#### Entries provided ####

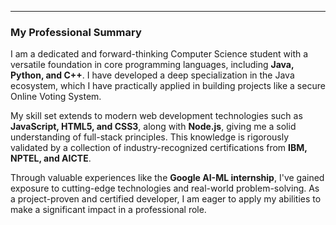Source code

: ***

### My Professional Summary

I am a dedicated and forward-thinking Computer Science student with a versatile foundation in core programming languages, including **Java, Python, and C++**. I have developed a deep specialization in the Java ecosystem, which I have practically applied in building projects like a secure Online Voting System.

My skill set extends to modern web development technologies such as **JavaScript, HTML5, and CSS3**, along with **Node.js**, giving me a solid understanding of full-stack principles. This knowledge is rigorously validated by a collection of industry-recognized certifications from **IBM, NPTEL, and AICTE**.

Through valuable experiences like the **Google AI-ML internship**, I've gained exposure to cutting-edge technologies and real-world problem-solving. As a project-proven and certified developer, I am eager to apply my abilities to make a significant impact in a professional role.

####

After locating the line with "### My Professional Summary", please repeat it and every line after it exactly, through the end of the data above.

### My Professional Summary

I am a dedicated and forward-thinking Computer Science student with a versatile foundation in core programming languages, including **Java, Python, and C++**. I have developed a deep specialization in the Java ecosystem, which I have practically applied in building projects like a secure Online Voting System.

My skill set extends to modern web development technologies such as **JavaScript, HTML5, and CSS3**, along with **Node.js**, giving me a solid understanding of full-stack principles. This knowledge is rigorously validated by a collection of industry-recognized certifications from **IBM, NPTEL, and AICTE**.

Through valuable experiences like the **Google AI-ML internship**, I've gained exposure to cutting-edge technologies and real-world problem-solving. As a project-proven and certified developer, I am eager to apply my abilities to make a significant impact in a professional role.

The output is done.